**SUPPLIED MATERIAL:**

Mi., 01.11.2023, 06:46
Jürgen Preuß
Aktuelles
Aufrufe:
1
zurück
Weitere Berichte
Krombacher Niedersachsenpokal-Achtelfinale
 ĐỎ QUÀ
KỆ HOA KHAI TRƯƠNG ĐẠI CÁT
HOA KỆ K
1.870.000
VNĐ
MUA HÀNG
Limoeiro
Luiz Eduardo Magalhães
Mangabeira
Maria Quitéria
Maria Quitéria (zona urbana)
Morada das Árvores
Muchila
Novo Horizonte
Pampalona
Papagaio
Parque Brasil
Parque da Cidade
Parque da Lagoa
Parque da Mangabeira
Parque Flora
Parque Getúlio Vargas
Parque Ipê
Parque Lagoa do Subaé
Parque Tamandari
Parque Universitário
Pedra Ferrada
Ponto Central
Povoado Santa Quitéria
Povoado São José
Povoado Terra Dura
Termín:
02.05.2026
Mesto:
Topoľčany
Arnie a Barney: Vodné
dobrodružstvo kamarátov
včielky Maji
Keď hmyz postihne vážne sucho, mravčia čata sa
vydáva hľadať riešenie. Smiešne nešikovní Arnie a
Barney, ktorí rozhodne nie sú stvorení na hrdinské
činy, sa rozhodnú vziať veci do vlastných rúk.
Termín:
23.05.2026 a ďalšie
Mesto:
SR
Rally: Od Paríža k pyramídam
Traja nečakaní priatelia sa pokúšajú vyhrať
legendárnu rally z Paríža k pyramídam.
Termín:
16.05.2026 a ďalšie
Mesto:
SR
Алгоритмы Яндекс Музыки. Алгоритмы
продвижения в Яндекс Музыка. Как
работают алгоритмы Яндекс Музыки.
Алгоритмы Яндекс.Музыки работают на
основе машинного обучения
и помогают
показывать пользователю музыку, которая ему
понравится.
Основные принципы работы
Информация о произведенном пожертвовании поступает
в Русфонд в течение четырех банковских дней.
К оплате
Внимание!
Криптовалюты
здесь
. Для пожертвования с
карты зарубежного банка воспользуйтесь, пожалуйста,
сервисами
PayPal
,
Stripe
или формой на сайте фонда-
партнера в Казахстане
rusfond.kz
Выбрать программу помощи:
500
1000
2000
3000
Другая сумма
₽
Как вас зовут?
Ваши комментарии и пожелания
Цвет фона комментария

**TO-DO ITEM:** Recast the text of every row above as a JSON list of strings, with one string per line and blank lines omitted.

**TASK RESULT:**
[
  "Mi., 01.11.2023, 06:46",
  "Jürgen Preuß",
  "Aktuelles",
  "Aufrufe:",
  "1",
  "zurück",
  "Weitere Berichte",
  "Krombacher Niedersachsenpokal-Achtelfinale",
  " ĐỎ QUÀ",
  "KỆ HOA KHAI TRƯƠNG ĐẠI CÁT",
  "HOA KỆ K",
  "1.870.000",
  "VNĐ",
  "MUA HÀNG",
  "Limoeiro",
  "Luiz Eduardo Magalhães",
  "Mangabeira",
  "Maria Quitéria",
  "Maria Quitéria (zona urbana)",
  "Morada das Árvores",
  "Muchila",
  "Novo Horizonte",
  "Pampalona",
  "Papagaio",
  "Parque Brasil",
  "Parque da Cidade",
  "Parque da Lagoa",
  "Parque da Mangabeira",
  "Parque Flora",
  "Parque Getúlio Vargas",
  "Parque Ipê",
  "Parque Lagoa do Subaé",
  "Parque Tamandari",
  "Parque Universitário",
  "Pedra Ferrada",
  "Ponto Central",
  "Povoado Santa Quitéria",
  "Povoado São José",
  "Povoado Terra Dura",
  "Termín:",
  "02.05.2026",
  "Mesto:",
  "Topoľčany",
  "Arnie a Barney: Vodné",
  "dobrodružstvo kamarátov",
  "včielky Maji",
  "Keď hmyz postihne vážne sucho, mravčia čata sa",
  "vydáva hľadať riešenie. Smiešne nešikovní Arnie a",
  "Barney, ktorí rozhodne nie sú stvorení na hrdinské",
  "činy, sa rozhodnú vziať veci do vlastných rúk.",
  "Termín:",
  "23.05.2026 a ďalšie",
  "Mesto:",
  "SR",
  "Rally: Od Paríža k pyramídam",
  "Traja nečakaní priatelia sa pokúšajú vyhrať",
  "legendárnu rally z Paríža k pyramídam.",
  "Termín:",
  "16.05.2026 a ďalšie",
  "Mesto:",
  "SR",
  "Алгоритмы Яндекс Музыки. Алгоритмы",
  "продвижения в Яндекс Музыка. Как",
  "работают алгоритмы Яндекс Музыки.",
  "Алгоритмы Яндекс.Музыки работают на",
  "основе машинного обучения",
  "и помогают",
  "показывать пользователю музыку, которая ему",
  "понравится.",
  "Основные принципы работы",
  "Информация о произведенном пожертвовании поступает",
  "в Русфонд в течение четырех банковских дней.",
  "К оплате",
  "Внимание!",
  "Криптовалюты",
  "здесь",
  ". Для пожертвования с",
  "карты зарубежного банка воспользуйтесь, пожалуйста,",
  "сервисами",
  "PayPal",
  ",",
  "Stripe",
  "или формой на сайте фонда-",
  "партнера в Казахстане",
  "rusfond.kz",
  "Выбрать программу помощи:",
  "500",
  "1000",
  "2000",
  "3000",
  "Другая сумма",
  "₽",
  "Как вас зовут?",
  "Ваши комментарии и пожелания",
  "Цвет фона комментария"
]